Salam Pax (cont…)

I went and saw Salam Pax talk tonight as part of the Sydney Writers Festival. He said to tell you all he was real – that probably only means something to me, but I thought it worth sharing.

It was a great end to what’s been a pretty ordinary day. Salam was as great in person as he is on blog. He talked about politics, the weblog, the war, life after Saddam, self-censorship, the alter-ego that is Salam Pax, and many other topics.

Apparently he did an interview with Andrew Denton – not sure if it has been shown already, or whether it is being aired next week. Sounds like it would be a good one to see. His book is proving interesting reading already too – I wasn’t sure how a weblog-turned-book would be, but it works well, in a strange kind of way. I have his signature in it…

…which got me thinking – celebrity is a strange thing. I get the distinct impression that Salam would never have imagined that his little weblog would result in a book and movie contract, nor in a speaking tour of Australia and book signings. He is the first “celebrity” that I have met where it immediately felt like you were talking to a real person. He is intelligent, down to earth, and has a great sense of humour. Very cool.

The other thing that kinda struck me is – here is a person talking to us as an audience in one of the “Coalition Countries” who has just experienced the invasion – the bombings, the lootings, the humvees and US soldiers. He still lives in Baghdad as far as I know. It was like sitting in a living room talking to someone – he is just a nice guy, speaking of his experiences. Someone just like your friends, or that you might meet on the street.

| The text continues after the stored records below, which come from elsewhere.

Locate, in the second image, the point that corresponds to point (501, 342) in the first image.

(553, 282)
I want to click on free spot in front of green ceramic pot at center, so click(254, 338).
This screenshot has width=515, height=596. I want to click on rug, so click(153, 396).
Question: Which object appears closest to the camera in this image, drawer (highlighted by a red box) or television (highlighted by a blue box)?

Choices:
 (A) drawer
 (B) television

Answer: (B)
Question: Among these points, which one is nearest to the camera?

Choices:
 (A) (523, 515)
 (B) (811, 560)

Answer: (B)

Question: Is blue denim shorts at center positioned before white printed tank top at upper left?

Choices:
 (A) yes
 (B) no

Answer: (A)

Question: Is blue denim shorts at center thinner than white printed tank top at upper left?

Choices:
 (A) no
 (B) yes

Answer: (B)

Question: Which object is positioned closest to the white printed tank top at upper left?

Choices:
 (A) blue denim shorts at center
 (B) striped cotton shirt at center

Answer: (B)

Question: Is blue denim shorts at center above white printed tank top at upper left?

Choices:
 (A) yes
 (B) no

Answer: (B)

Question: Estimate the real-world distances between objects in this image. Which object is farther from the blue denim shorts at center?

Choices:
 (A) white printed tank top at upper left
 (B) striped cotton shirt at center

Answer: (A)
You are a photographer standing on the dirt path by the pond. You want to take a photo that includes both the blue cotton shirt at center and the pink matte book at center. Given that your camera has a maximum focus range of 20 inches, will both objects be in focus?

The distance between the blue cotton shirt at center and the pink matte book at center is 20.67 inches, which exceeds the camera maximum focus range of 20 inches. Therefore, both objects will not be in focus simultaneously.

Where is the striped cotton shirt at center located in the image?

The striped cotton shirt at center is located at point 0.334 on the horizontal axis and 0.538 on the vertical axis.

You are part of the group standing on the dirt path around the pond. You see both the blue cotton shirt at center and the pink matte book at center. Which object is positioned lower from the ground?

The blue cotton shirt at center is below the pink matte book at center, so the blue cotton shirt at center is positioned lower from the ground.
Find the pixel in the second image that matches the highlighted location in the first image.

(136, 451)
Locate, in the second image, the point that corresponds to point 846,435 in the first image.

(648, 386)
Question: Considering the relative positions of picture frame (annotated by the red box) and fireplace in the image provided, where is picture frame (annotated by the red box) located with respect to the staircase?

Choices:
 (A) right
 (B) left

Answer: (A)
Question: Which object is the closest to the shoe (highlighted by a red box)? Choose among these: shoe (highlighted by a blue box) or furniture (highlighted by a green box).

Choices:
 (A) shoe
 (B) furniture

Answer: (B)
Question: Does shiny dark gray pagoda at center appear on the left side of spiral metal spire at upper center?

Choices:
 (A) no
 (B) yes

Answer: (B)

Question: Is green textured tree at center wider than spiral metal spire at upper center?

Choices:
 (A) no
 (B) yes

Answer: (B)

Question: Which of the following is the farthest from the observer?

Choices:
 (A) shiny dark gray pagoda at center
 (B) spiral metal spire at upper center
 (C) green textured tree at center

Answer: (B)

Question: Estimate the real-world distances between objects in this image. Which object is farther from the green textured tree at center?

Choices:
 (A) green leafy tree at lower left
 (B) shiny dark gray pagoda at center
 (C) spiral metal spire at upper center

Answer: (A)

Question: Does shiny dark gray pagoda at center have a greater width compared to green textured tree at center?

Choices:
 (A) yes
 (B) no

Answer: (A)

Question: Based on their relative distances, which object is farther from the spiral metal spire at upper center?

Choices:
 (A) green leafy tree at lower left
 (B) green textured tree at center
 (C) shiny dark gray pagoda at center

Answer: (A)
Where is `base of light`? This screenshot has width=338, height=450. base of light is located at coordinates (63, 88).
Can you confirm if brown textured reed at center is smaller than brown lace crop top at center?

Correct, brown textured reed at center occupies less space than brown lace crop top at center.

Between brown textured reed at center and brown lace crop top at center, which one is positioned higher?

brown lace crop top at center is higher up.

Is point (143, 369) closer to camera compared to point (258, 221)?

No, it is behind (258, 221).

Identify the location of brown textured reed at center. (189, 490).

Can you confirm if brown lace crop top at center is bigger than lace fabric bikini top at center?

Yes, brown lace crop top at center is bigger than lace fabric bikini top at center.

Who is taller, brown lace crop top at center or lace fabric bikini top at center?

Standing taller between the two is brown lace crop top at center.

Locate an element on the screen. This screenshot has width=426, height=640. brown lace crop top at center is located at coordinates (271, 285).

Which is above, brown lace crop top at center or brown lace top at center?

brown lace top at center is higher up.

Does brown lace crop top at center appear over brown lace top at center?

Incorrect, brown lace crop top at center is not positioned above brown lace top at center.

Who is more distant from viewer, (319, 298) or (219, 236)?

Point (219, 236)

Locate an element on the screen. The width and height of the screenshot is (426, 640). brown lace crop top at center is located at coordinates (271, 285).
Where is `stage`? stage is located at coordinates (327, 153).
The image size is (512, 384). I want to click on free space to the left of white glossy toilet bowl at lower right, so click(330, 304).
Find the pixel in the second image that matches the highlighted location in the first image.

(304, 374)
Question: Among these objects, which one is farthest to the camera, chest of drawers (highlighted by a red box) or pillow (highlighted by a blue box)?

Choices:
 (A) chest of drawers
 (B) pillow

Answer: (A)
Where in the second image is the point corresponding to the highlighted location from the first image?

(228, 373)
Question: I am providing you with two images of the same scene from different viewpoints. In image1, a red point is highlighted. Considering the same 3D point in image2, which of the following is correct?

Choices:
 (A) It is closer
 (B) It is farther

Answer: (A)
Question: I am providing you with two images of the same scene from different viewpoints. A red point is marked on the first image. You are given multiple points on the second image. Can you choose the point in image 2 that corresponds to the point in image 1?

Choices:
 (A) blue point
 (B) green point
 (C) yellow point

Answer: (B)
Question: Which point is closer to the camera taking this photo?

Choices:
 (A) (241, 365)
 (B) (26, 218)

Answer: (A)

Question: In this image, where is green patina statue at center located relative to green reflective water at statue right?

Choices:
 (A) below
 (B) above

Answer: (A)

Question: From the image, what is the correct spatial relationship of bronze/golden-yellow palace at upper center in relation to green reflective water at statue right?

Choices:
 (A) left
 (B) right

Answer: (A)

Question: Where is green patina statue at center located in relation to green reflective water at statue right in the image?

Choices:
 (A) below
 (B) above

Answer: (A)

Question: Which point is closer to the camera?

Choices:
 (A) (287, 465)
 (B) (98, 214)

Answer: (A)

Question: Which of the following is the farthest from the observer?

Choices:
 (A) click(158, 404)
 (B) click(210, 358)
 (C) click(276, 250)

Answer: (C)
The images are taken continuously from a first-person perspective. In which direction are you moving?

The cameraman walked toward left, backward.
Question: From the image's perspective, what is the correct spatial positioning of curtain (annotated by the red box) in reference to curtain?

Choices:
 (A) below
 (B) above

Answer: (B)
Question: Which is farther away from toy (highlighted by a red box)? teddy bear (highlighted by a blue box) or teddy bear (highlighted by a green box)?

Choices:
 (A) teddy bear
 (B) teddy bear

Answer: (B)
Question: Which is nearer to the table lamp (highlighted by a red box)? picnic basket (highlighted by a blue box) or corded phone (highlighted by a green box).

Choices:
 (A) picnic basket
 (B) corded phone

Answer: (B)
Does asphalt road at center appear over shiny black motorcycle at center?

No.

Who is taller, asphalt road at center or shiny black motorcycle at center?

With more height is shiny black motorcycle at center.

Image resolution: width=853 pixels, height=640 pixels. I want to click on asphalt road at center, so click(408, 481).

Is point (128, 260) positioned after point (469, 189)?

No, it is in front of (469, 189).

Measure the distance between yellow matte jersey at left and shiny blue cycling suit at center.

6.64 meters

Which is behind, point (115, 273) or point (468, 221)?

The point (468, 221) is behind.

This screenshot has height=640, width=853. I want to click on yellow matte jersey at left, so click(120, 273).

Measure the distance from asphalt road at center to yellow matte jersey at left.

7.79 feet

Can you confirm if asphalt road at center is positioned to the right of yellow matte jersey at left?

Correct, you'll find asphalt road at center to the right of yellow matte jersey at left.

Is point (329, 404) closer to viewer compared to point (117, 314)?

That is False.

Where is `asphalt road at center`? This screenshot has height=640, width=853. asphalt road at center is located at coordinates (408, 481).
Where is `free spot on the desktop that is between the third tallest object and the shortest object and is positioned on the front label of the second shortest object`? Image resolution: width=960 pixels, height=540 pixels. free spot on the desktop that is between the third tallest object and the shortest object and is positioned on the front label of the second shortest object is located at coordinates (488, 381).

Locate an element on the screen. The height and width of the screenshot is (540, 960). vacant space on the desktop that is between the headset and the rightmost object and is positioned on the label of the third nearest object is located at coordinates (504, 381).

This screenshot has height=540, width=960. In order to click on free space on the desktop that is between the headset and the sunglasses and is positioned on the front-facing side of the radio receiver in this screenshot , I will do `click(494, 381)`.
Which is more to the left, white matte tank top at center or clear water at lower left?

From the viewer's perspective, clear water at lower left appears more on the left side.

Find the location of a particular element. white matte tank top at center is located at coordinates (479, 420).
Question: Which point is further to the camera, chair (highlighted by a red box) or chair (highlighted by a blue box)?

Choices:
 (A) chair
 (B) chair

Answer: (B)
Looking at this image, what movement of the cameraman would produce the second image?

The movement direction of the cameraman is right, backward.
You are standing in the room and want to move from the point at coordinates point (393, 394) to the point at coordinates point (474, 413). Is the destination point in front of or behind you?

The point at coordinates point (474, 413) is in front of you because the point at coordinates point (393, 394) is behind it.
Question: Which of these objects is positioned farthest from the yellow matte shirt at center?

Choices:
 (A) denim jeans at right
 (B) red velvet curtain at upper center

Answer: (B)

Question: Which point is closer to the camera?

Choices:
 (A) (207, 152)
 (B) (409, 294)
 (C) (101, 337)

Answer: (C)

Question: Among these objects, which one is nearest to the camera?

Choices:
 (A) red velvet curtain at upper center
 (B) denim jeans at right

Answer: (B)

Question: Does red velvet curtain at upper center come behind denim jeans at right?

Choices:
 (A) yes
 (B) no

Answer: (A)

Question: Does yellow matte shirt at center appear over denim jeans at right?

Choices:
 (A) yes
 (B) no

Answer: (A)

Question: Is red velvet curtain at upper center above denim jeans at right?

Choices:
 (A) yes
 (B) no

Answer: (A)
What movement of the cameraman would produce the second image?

And in that moment you realise just how fucked up all the anti-Arab sentiment is – the racial slurs, particularly for Arabs who are also Muslim. This was mentioned at the start of the presentation, and during, but sitting there I couldn’t help but thinking about how much our media, our government, and many of the people in this country have turned Arab into Terrorist, Muslim into Fundamentalist. And I think that if only more people in this country were open to seeing someone like Salam speak, and there are many people in this country alone who would fit the bill, we’d all be a lot better off.